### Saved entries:

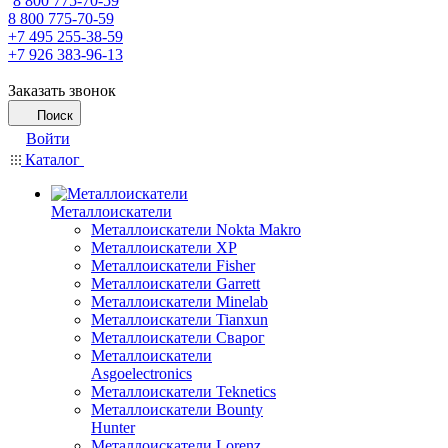
8 800 775-70-59
8 800 775-70-59
+7 495 255-38-59
+7 926 383-96-13
Заказать звонок
Поиск
Войти
Каталог
Металлоискатели
Металлоискатели Nokta Makro
Металлоискатели XP
Металлоискатели Fisher
Металлоискатели Garrett
Металлоискатели Minelab
Металлоискатели Tianxun
Металлоискатели Сварог
Металлоискатели
Asgoelectronics
Металлоискатели Teknetics
Металлоискатели Bounty
Hunter
Металлоискатели Lorenz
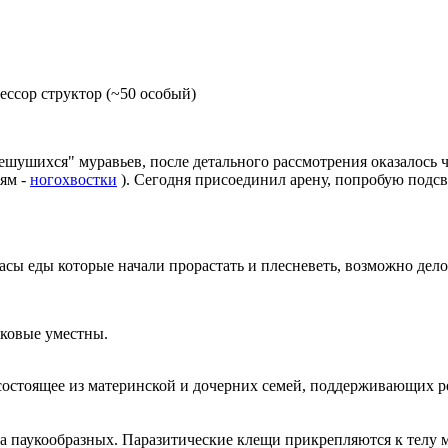
ессор структор (~50 особый)
ешушихся" муравьев, после детального рассмотрения оказалось 
ям -
ногохвостки
). Сегодня присоединил арену, попробую подсв
сы еды которые начали прорастать и плесневеть, возможно дело
аковые уместны.
состоящее из материнской и дочерних семей, поддерживающих 
а паукообразных. Паразитические клещи прикрепляются к телу м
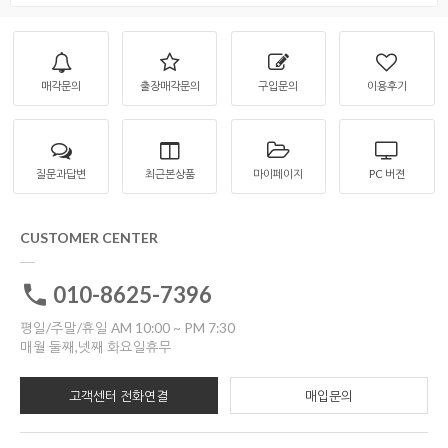
매각문의
출장매각문의
구입문의
이용후기
질문과답변
최근본상품
마이페이지
PC 버젼
CUSTOMER CENTER
010-8625-7396
평일/주말/휴일 AM 10:00 ~ PM 7:30
매월 둘째,넷째 화요일휴무
고객센터 전화연결
매입문의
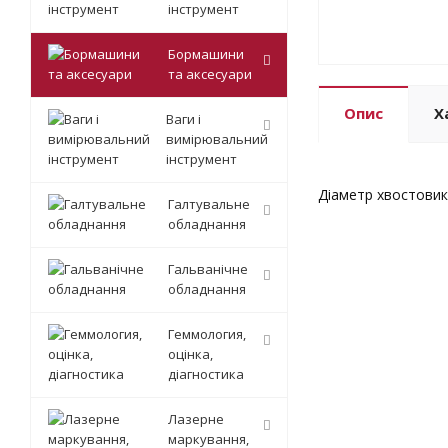
інструмент
Бормашини
та аксесуари
Опис
Х
Ваги і
вимірювальний
інструмент
Діаметр хвостовик
Галтувальне
обладнання
Гальванічне
обладнання
Геммология,
оцінка,
діагностика
Лазерне
маркування,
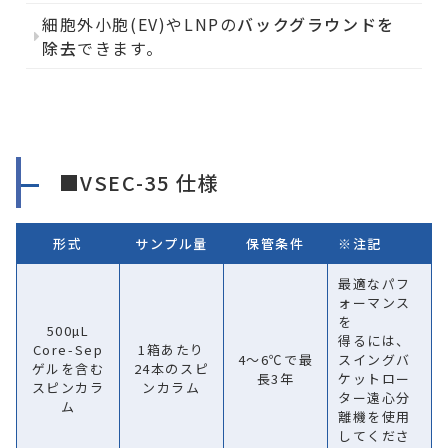
細胞外小胞(EV)やLNPの
バックグラウンドを
除去
できます。
■VSEC-35 仕様
形式
サンプル量
保管条件
※注記
最適なパフ
ォーマンス
を
500µL
得るには、
Core-Sep
1箱あたり
4～6℃で最
スイングバ
ゲルを含む
24本のスピ
長3年
ケットロー
スピンカラ
ンカラム
ター遠心分
ム
離機を使用
してくださ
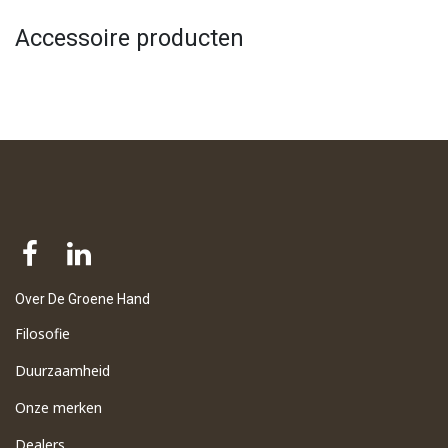
Accessoire producten
Over De Groene Hand
Filosofie
Duurzaamheid
Onze merken
Dealers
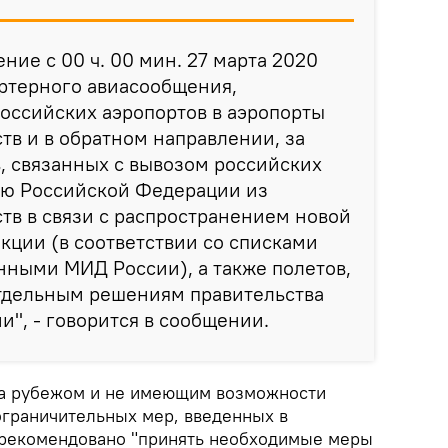
ние с 00 ч. 00 мин. 27 марта 2020
артерного авиасообщения,
оссийских аэропортов в аэропорты
тв и в обратном направлении, за
, связанных с вывозом российских
ию Российской Федерации из
тв в связи с распространением новой
ции (в соответствии со списками
нными МИД России), а также полетов,
тдельным решениям правительства
", - говорится в сообщении.
за рубежом и не имеющим возможности
ограничительных мер, введенных в
 рекомендовано "принять необходимые меры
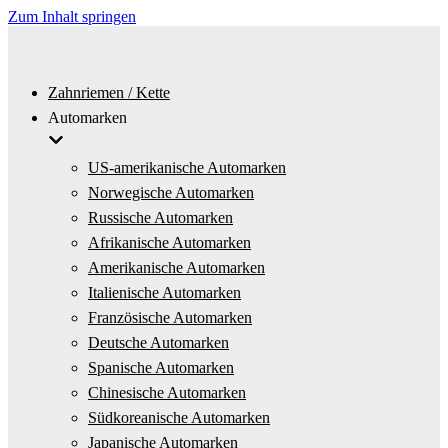
Zum Inhalt springen
Zahnriemen / Kette
Automarken
US-amerikanische Automarken
Norwegische Automarken
Russische Automarken
Afrikanische Automarken
Amerikanische Automarken
Italienische Automarken
Französische Automarken
Deutsche Automarken
Spanische Automarken
Chinesische Automarken
Südkoreanische Automarken
Japanische Automarken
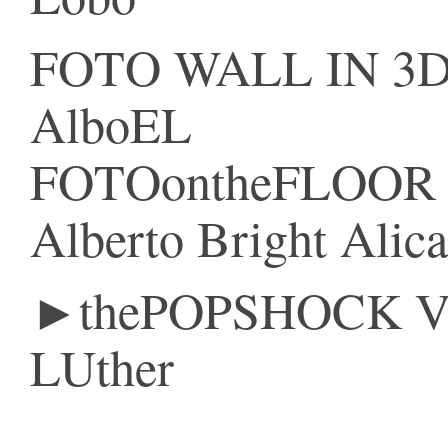
FOTO WALL IN 3
AlboEL
FOTOontheFLOOR
Alberto Bright Alica
►thePOPSHOCK V
LUther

### What is needed:
Leaving the pictures out, set down exactly the lines from the one with "Deutsche Automarken" through the end of the records.

### Task solution:
Deutsche Automarken
Spanische Automarken
Chinesische Automarken
Südkoreanische Automarken
Japanische Automarken
FOTO WALL IN 3
AlboEL
FOTOontheFLOOR
Alberto Bright Alica
►thePOPSHOCK V
LUther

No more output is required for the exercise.